Die Umsetzung der Behindertenrechtskonvention ist ein langer Prozess. Wir werden die nächsten Jahre noch daran arbeiten. Wir müssen konsequent daran arbeiten. Wir müssen später auch noch über den Antrag zum Investitionsprogramm 2025 abstimmen. Ich halte es für sehr wichtig, dass auch ein Zeitfenster geschaffen wird. Auf die Aussprache dazu freue ich mich schon. Wir FREIE WÄHLER werden dem Gesetzentwurf zustimmen. Dem Änderungsantrag der SPD werden wir auch zustimmen.
Herr Präsident, meine Damen und Herren! Bereits im November 2012 hat die Opposition einen Gesetzentwurf vorgelegt, der die Verdoppelung des Blindengeldes für taubblinde Menschen, aber auch ein abgestuftes Blindengeld für hochgradig sehbehinderte Menschen vorsah. Dieser Gesetzentwurf wurde von der Regierungskoalition abgelehnt.

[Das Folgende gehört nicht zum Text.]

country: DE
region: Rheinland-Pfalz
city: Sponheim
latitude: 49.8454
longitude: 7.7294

Nun bringen Sie einen eigenen Entwurf ein, der allerdings nur eine kleine Lösung vorsieht. Er enthält nur eine Regelung für die taubblinden Menschen, was wir natürlich begrüßen, weil diese Regelung in unserem Gesetzentwurf auch enthalten war. Versehentlich oder vielleicht auch absichtlich haben Sie jedoch vergessen, dass es 6.000 hochgradig sehbehinderte Menschen gibt, deren Sehvermögen nicht mehr als 5 % beträgt. Sie können sich vorstellen, dass Menschen, deren Sehvermögen nicht mehr als 5 % beträgt, blinden Menschen sehr nahekommen, denn sie sind ebenso ausgegrenzt und ebenso auf Hilfe angewiesen. Sie haben ebenso viele Auslagen. Deshalb wäre es dringend nötig, auch ein Blindengeld für hochgradig Sehbehinderte einzuführen. Wir haben einen Betrag in Höhe von 30 % des Blindengeldes beantragt.

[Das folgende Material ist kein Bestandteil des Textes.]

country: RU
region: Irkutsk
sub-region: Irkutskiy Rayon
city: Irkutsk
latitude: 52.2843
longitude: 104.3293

Sie konnten sich dazu in Ihrem Gesetzentwurf leider nicht durchringen und verstoßen damit, Herr Kollege Unterländer, gegen Artikel 118 a der Bayerischen Verfassung. Dieser Artikel schreibt ein Benachteiligungsverbot fest. Sie verstoßen ebenfalls gegen die UN-Konvention über die Rechte von behinderten Menschen, die für alle behinderten Menschen, also auch für hochgradig Sehbehinderte, ein Teilhaberecht festschreibt. In Ihrem Gesetzentwurf werden diese Menschen aber leider nicht erwähnt. Die Verwirklichung grundlegender Menschenrechte darf nicht von der jeweiligen Haushaltslage abhängig sein.

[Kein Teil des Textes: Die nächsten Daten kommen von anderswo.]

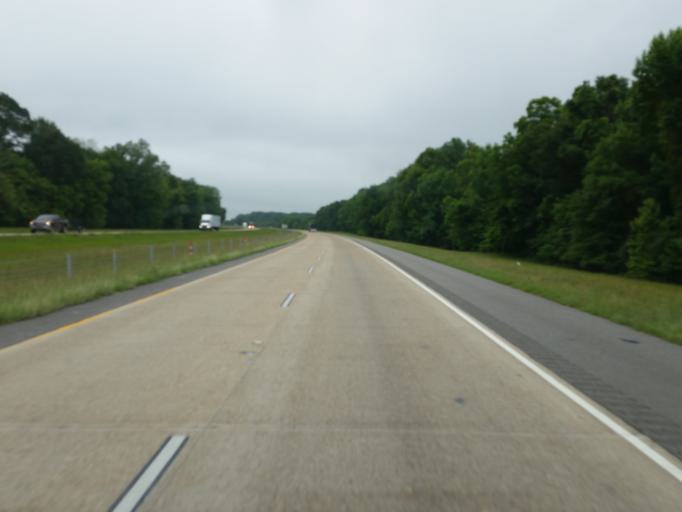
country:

Selbst wenn es so wäre, hätten Sie immer noch ein Blindengeld für hochgradig sehbehinderte Menschen einführen können. Denn dadurch, dass Sie diese Menschen ausgrenzen, sparen Sie 11,5 Millionen Euro ein. Aufgrund sinkender Fallzahlen in den letzten 20 Jahren haben Sie bereits 20 Millionen jährlich eingespart. Durch die unsägliche Absenkung des Blindengeldes durch Ministerpräsident Stoiber haben Sie erneut jährlich 15 Millionen eingespart. Jährlich werden also beim Blindengeld 35 Millionen eingespart. Dem stehen 11,5 Millionen gegenüber, die Sie für hochgradig sehbehinderte Menschen einsetzen könnten. Selbst wenn Sie hochgradig Sehbehinderten ein Blindengeld gewähren würden, würden Sie immer noch 24 Millionen gegenüber dem früheren Ansatz einsparen.
Nach dieser Rechnung kann ich überhaupt nicht nachvollziehen, Herr Kollege Unterländer, wie Sie zu der Überzeugung kommen, dass unser Vorschlag gegenwärtig finanziell nicht darstellbar sei. Sie verlegen sich Ihrer Art gemäß wieder einmal aufs Prüfen. Sie prüfen und prüfen und prüfen in die nächste Legislaturperiode hinein. Das ist nicht nötig, denn der Bedarf liegt bereits jetzt fest, wie Ihnen auch die Verbände klargemacht haben. Im Übrigen hätten Sie die Beträge durchaus jetzt schon einsetzen können, denn wir haben einen Doppelhaushalt, der in die nächste Legislaturperiode hineinwirkt. Das wissen Sie ganz genau.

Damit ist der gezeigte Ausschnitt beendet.